> [WHAT TO WORK ON]
Rewrite only the lines from the line containing "Густая, приятно пахнет. Волосы после" to the line containing "мягкость . Я парикмахер стилист", substituting "сывороткой" for "маской" and leaving all else unchanged.

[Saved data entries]
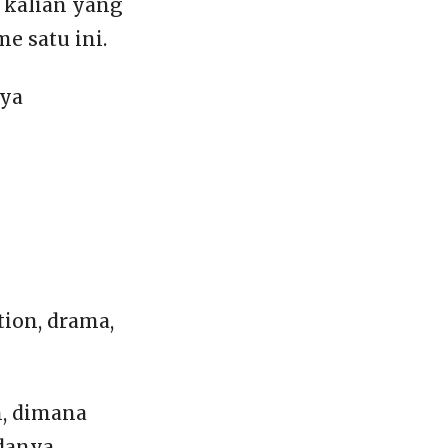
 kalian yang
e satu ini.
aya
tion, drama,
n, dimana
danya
==
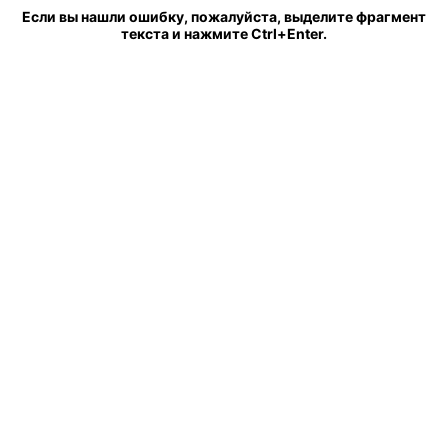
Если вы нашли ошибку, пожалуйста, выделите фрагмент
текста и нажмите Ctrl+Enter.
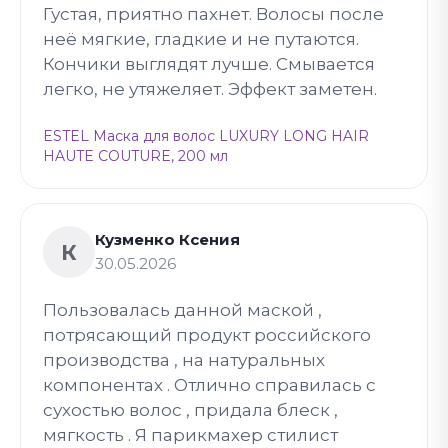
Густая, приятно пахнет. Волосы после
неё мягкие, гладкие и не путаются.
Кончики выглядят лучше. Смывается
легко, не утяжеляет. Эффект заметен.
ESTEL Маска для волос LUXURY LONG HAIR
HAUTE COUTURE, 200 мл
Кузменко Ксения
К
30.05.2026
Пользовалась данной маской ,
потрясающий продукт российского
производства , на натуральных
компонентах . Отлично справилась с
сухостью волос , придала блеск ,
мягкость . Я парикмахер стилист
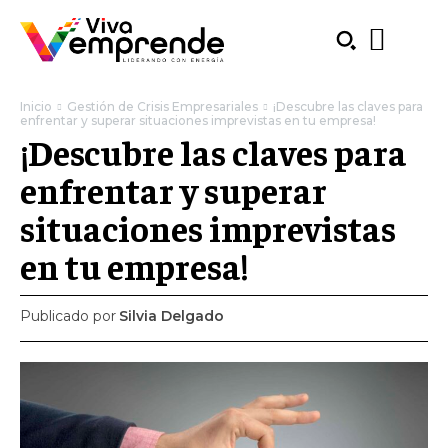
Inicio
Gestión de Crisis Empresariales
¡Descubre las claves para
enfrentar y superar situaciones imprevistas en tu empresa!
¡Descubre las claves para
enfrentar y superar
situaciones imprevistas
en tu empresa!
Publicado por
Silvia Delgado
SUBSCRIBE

> [RESULT BELOW]
Густая, приятно пахнет. Волосы после
неё мягкие, гладкие и не путаются.
Кончики выглядят лучше. Смывается
легко, не утяжеляет. Эффект заметен.
ESTEL Маска для волос LUXURY LONG HAIR
HAUTE COUTURE, 200 мл
Кузменко Ксения
К
30.05.2026
Пользовалась данной сывороткой ,
потрясающий продукт российского
производства , на натуральных
компонентах . Отлично справилась с
сухостью волос , придала блеск ,
мягкость . Я парикмахер стилист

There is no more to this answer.